So I really like the look of Sergei Prokudin-Gorskii's three-color photos from the 1900's and 1910's, with their brilliant, life-like color response and shimmering rainbow artifacts around moving objects. My understanding is his camera was probably a falling plate model that automatically exposed three dry plates with different color filters in decently quick succession. "An elegant solution, for a more civilized age... not as clumsy or as random as slide film..."

There were even three-color cameras that could compensate for the subtly different color sensitivities of early panchromatic emulsions by altering the shutter speed, though I don't know if Prokudin-Gorskii had one. Obviously, these cameras are pretty obscure now (though they were made into the 50's for some applications, apparently,) and my chance of ever getting one is less than zero.

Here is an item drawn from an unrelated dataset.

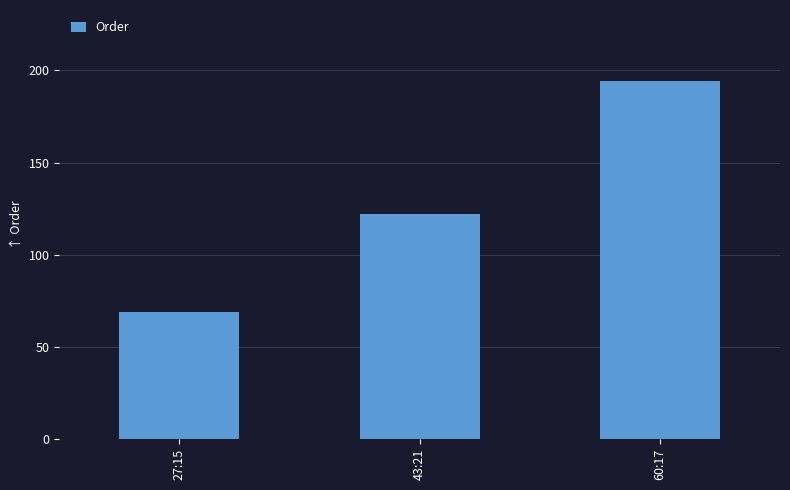

At which label is the value closest to 131?

43:21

However, I think for static shots like landscapes, all you'd really need to mess around with this would be a decent pan film (check), a very stable tripod (check) and three different color filters of appropriate, known hues and about equal density (not check), as well as the photoshop or GIMP knowledge to composite the scans together (tentative check?). Has anyone tried this? Results? Any images they'd like to share?

I will say I do have film holders with clearly distinguishable notches (courtesy of previous owners) so that it wouldn't be hard to tell the three different exposures apart. What do you call those notches anyways? Index notches?

I'd also note that, if you were very smart, had the proper equipment and you were willing to mess around with doing different exposures, you could expose two regular sheets and an infrared sheet and simulate or approximate the false-color response of the old Aerochrome infrared color slide film, where infrared was reproduced as red, red became green, green became blue, and blue was blocked out altogether. That would be totally tubular, in my opinion. IDK, I think infrared sheet film is probably too rich for my blood.